For this year's Christmas dinner, it was decided that roast veal would make an appearance on the menu, notwithstanding the fact that I've never done it before. This particular roast comes from the rack, which is one of the best cuts for roasting, especially for a long, slow roast at a low oven temperature, which really brings out the tenderness of the veal. The friend this recipe comes from swears by the milk-fed veal rack from Swiss Butchery.
Ingredients (Serves 8-10)
1 veal rack, frenched, about 3 kg
10 Tbsp Dijon mustard
4 Tbsp olive oil
Notes on Ingredients: Ask the butcher to halve the rack into two racks of 4 chops each, to make for easier roasting. This recipe doesn't require a lot of ingredients, which is what makes it so appealing.
Preheat the oven to 100°C.
Spread the Dijon mustard on the veal, paying special attention to the fat side, as well as the two ends. There's no need for an especially thick layer of mustard.

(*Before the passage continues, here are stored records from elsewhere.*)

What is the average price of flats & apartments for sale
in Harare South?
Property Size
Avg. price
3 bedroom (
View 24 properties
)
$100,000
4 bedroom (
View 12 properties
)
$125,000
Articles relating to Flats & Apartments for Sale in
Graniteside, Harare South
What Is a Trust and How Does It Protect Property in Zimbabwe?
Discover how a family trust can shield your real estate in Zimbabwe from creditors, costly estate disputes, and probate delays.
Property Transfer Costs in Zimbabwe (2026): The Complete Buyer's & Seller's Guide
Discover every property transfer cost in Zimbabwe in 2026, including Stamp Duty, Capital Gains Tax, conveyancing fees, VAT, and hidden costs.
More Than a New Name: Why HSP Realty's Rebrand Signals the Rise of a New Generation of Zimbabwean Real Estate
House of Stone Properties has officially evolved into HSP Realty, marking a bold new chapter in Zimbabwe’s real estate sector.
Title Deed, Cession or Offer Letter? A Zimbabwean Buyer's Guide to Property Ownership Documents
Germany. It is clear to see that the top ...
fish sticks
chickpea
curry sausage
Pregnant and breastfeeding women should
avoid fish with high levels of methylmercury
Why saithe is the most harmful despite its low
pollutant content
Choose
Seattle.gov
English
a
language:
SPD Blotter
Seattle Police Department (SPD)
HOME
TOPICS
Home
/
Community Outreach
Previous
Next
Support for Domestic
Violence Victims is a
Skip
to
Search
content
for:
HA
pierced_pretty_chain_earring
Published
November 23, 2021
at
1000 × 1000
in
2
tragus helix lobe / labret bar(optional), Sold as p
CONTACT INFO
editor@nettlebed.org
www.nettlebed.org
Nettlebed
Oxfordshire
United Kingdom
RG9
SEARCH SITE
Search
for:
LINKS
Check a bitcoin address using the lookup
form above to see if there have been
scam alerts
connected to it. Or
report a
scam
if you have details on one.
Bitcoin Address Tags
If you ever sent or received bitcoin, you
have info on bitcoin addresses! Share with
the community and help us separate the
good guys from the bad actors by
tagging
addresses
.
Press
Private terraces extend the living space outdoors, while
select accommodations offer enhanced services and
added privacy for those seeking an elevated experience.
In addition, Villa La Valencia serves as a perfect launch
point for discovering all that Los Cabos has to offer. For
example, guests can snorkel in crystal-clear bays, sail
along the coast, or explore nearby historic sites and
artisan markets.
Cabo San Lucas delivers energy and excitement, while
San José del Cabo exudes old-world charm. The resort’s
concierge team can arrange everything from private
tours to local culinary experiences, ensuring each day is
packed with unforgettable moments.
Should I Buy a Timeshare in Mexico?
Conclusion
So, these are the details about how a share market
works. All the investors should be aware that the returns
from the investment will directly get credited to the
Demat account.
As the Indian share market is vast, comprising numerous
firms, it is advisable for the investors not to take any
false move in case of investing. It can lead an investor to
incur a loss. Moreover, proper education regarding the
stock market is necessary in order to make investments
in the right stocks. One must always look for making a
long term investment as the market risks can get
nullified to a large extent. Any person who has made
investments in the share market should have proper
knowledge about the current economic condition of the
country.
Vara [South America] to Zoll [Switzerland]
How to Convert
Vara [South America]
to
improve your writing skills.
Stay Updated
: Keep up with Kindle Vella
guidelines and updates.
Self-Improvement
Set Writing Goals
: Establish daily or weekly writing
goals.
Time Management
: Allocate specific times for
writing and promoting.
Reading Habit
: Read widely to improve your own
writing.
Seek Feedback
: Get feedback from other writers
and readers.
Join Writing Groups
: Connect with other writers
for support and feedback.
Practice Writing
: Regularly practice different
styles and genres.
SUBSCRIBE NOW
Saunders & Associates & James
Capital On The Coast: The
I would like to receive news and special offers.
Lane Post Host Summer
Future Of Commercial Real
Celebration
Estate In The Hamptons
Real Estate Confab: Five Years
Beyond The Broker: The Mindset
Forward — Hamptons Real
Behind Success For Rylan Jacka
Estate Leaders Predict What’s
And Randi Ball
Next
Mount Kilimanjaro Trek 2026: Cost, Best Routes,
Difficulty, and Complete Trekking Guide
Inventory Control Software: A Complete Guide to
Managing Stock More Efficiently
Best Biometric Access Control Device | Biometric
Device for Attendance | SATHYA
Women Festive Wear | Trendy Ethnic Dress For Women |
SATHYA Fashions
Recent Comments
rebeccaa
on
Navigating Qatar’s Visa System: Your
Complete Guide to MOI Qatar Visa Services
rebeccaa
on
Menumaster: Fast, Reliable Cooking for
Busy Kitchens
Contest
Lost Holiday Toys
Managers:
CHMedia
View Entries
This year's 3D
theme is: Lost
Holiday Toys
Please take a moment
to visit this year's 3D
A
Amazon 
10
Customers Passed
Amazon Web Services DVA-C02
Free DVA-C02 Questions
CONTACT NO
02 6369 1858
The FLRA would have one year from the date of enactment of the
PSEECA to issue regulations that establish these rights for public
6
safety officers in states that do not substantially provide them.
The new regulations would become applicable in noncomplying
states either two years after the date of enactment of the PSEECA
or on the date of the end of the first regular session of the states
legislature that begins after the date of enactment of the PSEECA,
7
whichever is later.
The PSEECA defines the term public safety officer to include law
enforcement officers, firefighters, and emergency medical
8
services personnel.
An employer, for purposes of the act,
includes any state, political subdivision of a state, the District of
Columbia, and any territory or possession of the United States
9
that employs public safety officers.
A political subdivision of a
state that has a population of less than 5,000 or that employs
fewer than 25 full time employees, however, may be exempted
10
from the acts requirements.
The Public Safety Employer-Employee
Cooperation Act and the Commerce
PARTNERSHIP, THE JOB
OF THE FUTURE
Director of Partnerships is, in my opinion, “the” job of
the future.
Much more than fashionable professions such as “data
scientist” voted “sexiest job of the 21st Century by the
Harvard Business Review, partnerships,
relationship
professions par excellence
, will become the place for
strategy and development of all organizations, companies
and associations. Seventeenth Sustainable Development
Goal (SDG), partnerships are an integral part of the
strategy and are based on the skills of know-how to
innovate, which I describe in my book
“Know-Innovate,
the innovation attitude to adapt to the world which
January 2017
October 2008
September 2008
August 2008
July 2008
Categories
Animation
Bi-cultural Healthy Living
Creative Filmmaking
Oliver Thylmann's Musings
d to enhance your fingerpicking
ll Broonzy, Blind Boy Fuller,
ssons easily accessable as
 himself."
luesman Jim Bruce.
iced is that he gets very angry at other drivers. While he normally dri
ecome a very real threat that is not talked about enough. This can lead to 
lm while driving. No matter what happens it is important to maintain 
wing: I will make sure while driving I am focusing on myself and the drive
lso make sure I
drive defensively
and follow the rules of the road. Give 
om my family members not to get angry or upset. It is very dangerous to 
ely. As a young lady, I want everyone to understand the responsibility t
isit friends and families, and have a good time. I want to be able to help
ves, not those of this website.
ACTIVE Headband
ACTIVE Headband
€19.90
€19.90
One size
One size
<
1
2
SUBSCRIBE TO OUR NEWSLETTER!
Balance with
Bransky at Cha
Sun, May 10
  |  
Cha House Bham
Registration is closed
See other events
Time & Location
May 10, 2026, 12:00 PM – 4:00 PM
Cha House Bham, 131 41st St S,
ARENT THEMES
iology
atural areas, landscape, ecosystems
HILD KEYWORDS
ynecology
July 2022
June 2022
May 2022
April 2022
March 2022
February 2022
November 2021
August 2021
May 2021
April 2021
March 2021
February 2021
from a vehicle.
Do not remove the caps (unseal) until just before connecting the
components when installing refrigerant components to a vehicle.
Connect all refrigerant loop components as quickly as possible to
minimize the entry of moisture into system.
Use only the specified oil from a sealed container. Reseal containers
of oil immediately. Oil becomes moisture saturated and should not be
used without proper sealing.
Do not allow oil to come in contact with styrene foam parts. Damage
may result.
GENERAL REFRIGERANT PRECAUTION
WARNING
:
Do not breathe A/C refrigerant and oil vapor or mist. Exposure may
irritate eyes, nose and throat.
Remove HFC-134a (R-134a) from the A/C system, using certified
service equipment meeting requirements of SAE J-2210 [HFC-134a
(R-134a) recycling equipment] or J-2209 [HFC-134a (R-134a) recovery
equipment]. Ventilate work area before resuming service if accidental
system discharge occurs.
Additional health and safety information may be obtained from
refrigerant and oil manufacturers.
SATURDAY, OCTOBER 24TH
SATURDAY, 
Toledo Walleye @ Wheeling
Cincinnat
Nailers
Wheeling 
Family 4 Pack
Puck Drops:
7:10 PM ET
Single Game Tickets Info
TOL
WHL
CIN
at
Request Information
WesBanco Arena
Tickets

Heat the olive oil over medium-high heat in a frying pan. When the oil is sizzlingly hot, brown the veal, fat side down, in the oil. The reason the veal looks like it has peppercorns on it is because I used some Australian whole-grain sun-dried tomato mustard instead of regular Dijon.
Once the veal has been nicely browned on one side, flip it over and brown the other side.
Don't forget to brown the two ends of the rack as well, though you probably want these to be golden-browned and well-sealed, as opposed to the more charred sides.
Once that's done, arrange the racks into an interlocking guard of honour and pop them into the oven to roast slowly for 2 hours. This ensures an even cooking that really allows the meaty juices to develop and prevents your meat from over-cooking.
For an extra-special touch, while the meat is roasting, fire up a charcoal grill and bank the flames so that the coals are just glowing.
After two hours, remove the veal from the oven and let it rest for 15 minutes to allow the juices to redistribute. Using a sharp knife, carve the meat from the bone, following the contour of the ribs, in one slab. If you have a charcoal grill, grill the meat and the bones for a minute or two on each side to give the meat a wonderful smokey flavour, which serves as a robust counterpoint to the tender veal.
Once you've done that (or if you decide to eschew the grilling), cut the slab of veal into thin slices to serve. The meat should be lusciously, tantalisingly, blushingly pink, with no question of over- or under-doneness. The bones can also be separated and served, as there is a fairly generous amount of meat attached to them.
Since we were feeding quite a large number of people, the veal was placed in a large glass dish, but you could just as easily serve this in individual portions. Excellent with some roast potatoes and a rich red wine-based sauce. Any leftovers (though this is most unlikely), particularly the bones, are just as good the next day.